> WORK TO COMPLETE:
A. List every stretch of wording that the passage on Wittgenstein's Tractatus sets inside quotation marks.
B. Please reproduce word for word the portion of the passage on Wittgenstein's Tractatus that begins at the words "Ordinary language. On" and stops after "our living selves.".

> SOURCE DOCUMENT:

————————

And that dream (again, as Ware points out) is the problem. We think we can make progress by theorizing our way to a complete explanation of the world. That Wittgenstein saw this as an illusion is one of the reasons he was so opposed to scientism. The so-called deepest problems of life, in his view, cause us unnecessary anxiety because they are actually pseudo-problems, and, as he puts it late in the Tractatus, "The solution of the problem of life is seen in the vanishing of this problem." Ware's great insight is that Wittgenstein's method of awakening us and effecting such a vanishing is a literary one: we are taken on a journey, with all the sensations of travel, only to find that we arrive where we started, but with a transformed understanding of what the problems of life are. The Tractatus, then, is a literary work that has this ethical effect on us, without recourse to specific ethical language; instead, it relies on an authorial strategy of seduction and then, through its sudden and massive discarding, shock. As Wittgenstein was later to write: "philosophy does not lead me to any renunciation, since I do not abstain from saying something, but rather abandon a certain combination of words as senseless . . . What has to be overcome is not a difficulty of the intellect, but of the will." The Tractatus therapeutically assists us in overcoming this difficulty of the will, so that, where once we were beholden to the ideal, we now stand awake and in possession of what we've always had but were unaware of: ordinary language.

Ordinary language. On this subject, Ware reminds us what Wittgenstein, and indeed any good writer, already knows: ordinary language is capable of infinite complexity. "Everyday language is a part of the human organism and is no less complicated than it," writes Wittgenstein, and we are reminded here of those "good manners" that governed the design of his sister's house, a design in which "primordial life" and "wild life" is lacking. Wittgenstein was in effect reprimanding himself for not using the ordinary language of architecture to capture some of that wildness, just as he means to reprimand and move us, in his Tractatus, if Ware's reading of it is correct: he wants us, at book's end, to arrive back with ourselves, and with language that is already intimately tied to our living selves.

If Ware is right, we might say that Wittgenstein gets to have it both ways in the Tractatus: he gets to work out all of his own metaphysical longings by positing wise, poetical, mystical sayings -- many of which have seduced some very prominent minds over the years and generated great conversations about art versus science, and about description versus expression -- and then he gets to refute them or flip them. There's something very exciting, very liberating, about this picture of a writer having it both ways, just as there's something exciting about Ware's reading of the Tractatus: not the typical closing down of an anti-metaphysical approach, his, but rather an opening up. With Ware's help, we can use the Tractatus to stay light on our feet philosophically, and dance on those ladders that lie to us.

————————

> INFORMATION PROVIDED:
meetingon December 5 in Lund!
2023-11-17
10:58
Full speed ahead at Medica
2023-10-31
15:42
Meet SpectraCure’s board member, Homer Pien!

————————

> RESPONSES BY ITEM NUMBER:
A.
1. "The solution of the problem of life is seen in the vanishing of this problem."
2. "philosophy does not lead me to any renunciation, since I do not abstain from saying something, but rather abandon a certain combination of words as senseless . . . What has to be overcome is not a difficulty of the intellect, but of the will."
3. "Everyday language is a part of the human organism and is no less complicated than it,"
4. "good manners"
5. "primordial life"
6. "wild life"

B.
Ordinary language. On this subject, Ware reminds us what Wittgenstein, and indeed any good writer, already knows: ordinary language is capable of infinite complexity. "Everyday language is a part of the human organism and is no less complicated than it," writes Wittgenstein, and we are reminded here of those "good manners" that governed the design of his sister's house, a design in which "primordial life" and "wild life" is lacking. Wittgenstein was in effect reprimanding himself for not using the ordinary language of architecture to capture some of that wildness, just as he means to reprimand and move us, in his Tractatus, if Ware's reading of it is correct: he wants us, at book's end, to arrive back with ourselves, and with language that is already intimately tied to our living selves.